2.5 Species distribution modelling
To identify the environmental drivers of sperm whale movement and predict their potential distribution, we built a series of species distribution models (SDMs) using multiple algorithms from the caret package in R. The aim was to relate the individual occurrences (observations provided by the tracking data), to the environmental predictors selected. We first used an environmental background based technique to generate pseudo-absences (Senay et al. 2013, Iturbide et al. 2015, Hattab et al. 2017, Schickele et al. 2020), relying on the assumption that true absences are more likely located in areas that are environmentally dissimilar from presence locations. Following the same procedure as described in Chambault et al (under review), a principal component analysis (PCA) was used to generate a two-dimensional environmental background representing the ordination results of the seven environmental variables available over the study area. One PCA was performed for each season separately. Pseudo-absences were then randomly generated outside environmentally favourable areas for each season and in equal number to the filtered occurrences (e.g. tracking locations). To assess models’ sensitivity to the pseudo-absences generation procedure, 10 different sets of pseudo-absences were simulated (i.e. 10 runs for each season) for each algorithm. The eight environmental variables were then extracted at each occurrence and pseudo-absence.

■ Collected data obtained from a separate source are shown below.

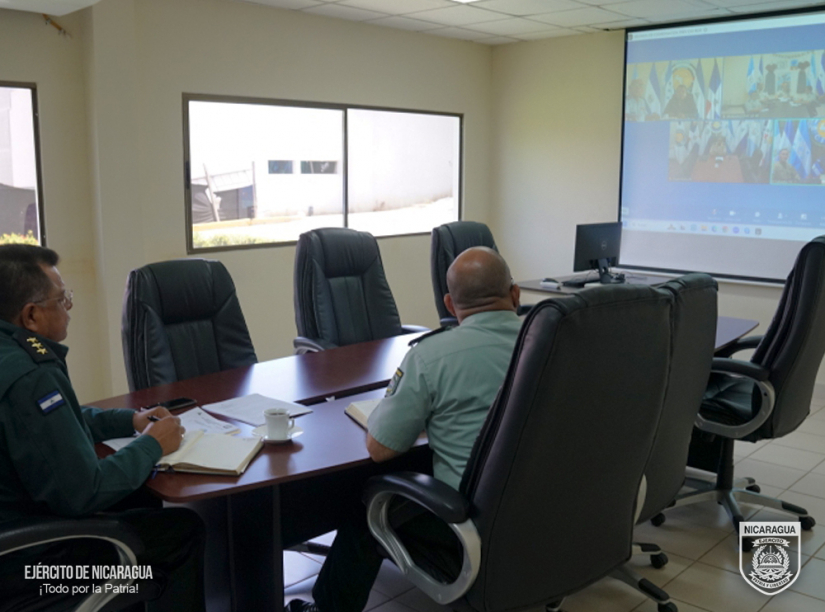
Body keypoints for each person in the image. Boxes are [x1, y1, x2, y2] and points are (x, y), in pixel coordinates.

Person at [288, 246, 523, 612]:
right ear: (515, 293)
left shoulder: (431, 357)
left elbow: (381, 447)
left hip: (473, 521)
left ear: (449, 304)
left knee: (366, 504)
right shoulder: (552, 344)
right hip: (544, 508)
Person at [0, 244, 206, 611]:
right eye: (61, 299)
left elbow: (53, 423)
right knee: (181, 532)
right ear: (31, 315)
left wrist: (128, 420)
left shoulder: (10, 356)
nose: (69, 307)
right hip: (32, 569)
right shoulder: (31, 375)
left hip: (14, 542)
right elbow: (85, 492)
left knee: (141, 499)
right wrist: (152, 445)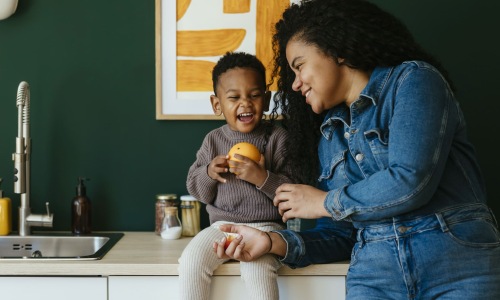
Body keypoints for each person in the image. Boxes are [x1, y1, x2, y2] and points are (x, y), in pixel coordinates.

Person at [214, 0, 500, 299]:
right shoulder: (328, 134)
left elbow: (411, 180)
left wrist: (325, 202)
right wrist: (273, 242)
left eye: (299, 66)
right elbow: (341, 235)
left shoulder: (414, 80)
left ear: (336, 50)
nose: (295, 84)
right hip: (375, 277)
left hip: (457, 270)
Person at [179, 52, 296, 300]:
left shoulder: (277, 138)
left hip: (267, 228)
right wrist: (209, 172)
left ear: (266, 100)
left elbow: (293, 193)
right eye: (234, 97)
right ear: (217, 104)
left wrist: (261, 177)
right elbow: (196, 190)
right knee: (191, 260)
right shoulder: (214, 140)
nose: (245, 103)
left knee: (258, 271)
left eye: (254, 96)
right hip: (222, 227)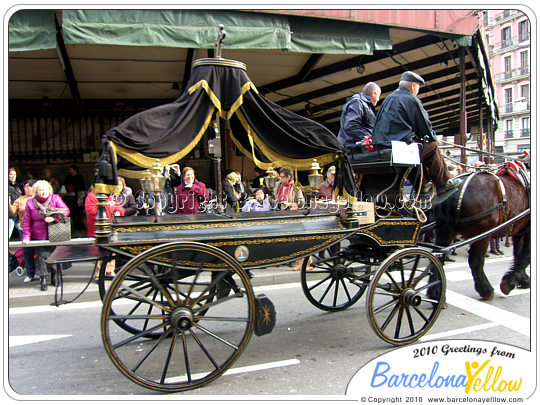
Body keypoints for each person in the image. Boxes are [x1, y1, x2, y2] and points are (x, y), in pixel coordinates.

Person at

In order to find the most adequate model to predict the distribution of sperm whales with the highest accuracy, we tested 14 different algorithms belonging to the following categories:
1.     Ensemble: Random Forest (RF) and Stochastic Gradient Boosting (GBM);
2.     Regression: Generalized Additive Model (GAM) and Multivariate Adaptive Regression Splines (MARS);
3.     Bayesian: Naïve-Bayes (NB) and Bayesian Additive Regression Trees (BayesGLM);
4.     Decision tree: Logistic Model Trees (LMT) and C5.0;
5.     Instance-based: K-Nearest Neighbour (KNN) and KKNN;
6.     Dimensionality reduction: Linear Discriminate Analysis (LDA) and Quadratic Discriminant Analysis (QDA);
7.     Support Vector Machine (SVM): SVM with radial kernel (SVMradial) and SVM with linear kernel (SVMlinear).
The 14 algorithms were ran for each simulation run using the presence of sperm whales (1: presence vs. 0: pseudo-absence) as a response variable. The 14 models included the seven predictors mentioned above. All predictors were scaled between 0 and 1, and collinearity was checked using the Variance Inflation Factor (below four). The dataset of each run was first randomly split between the training dataset (80% of the data) and the validation dataset (20% of the data). Each algorithm was run on the training dataset while model evaluation was performed on the validation dataset. Model comparison was based on a 10-fold cross-validation with three repetitions using the following performance metrics calculated for each run on the 20% validation dataset: the accuracy, the Kappa, the sensitivity, the specificity, the True Skill Statistics (TSS) and the F1 score. The best selected model was then tuned by testing several values of the mtry argument (the number randomly selected predictors). The “tuned model” was then used to generate ten prediction maps of the sperm whale’s distribution (for each of the ten runs) and for each season separately. In parallel, the caretEnsemble package was used to generate ten predictions based on the combinations of the 14 algorithms previously tested, hereafter called the “stacking method”. The ten prediction maps of each approach were finally averaged to provide a final map of the potential distribution of sperm whales during the wet and dry season separately. The coefficients of variation were also calculated to provide a map of uncertainty (ratio of the standard deviation over the mean).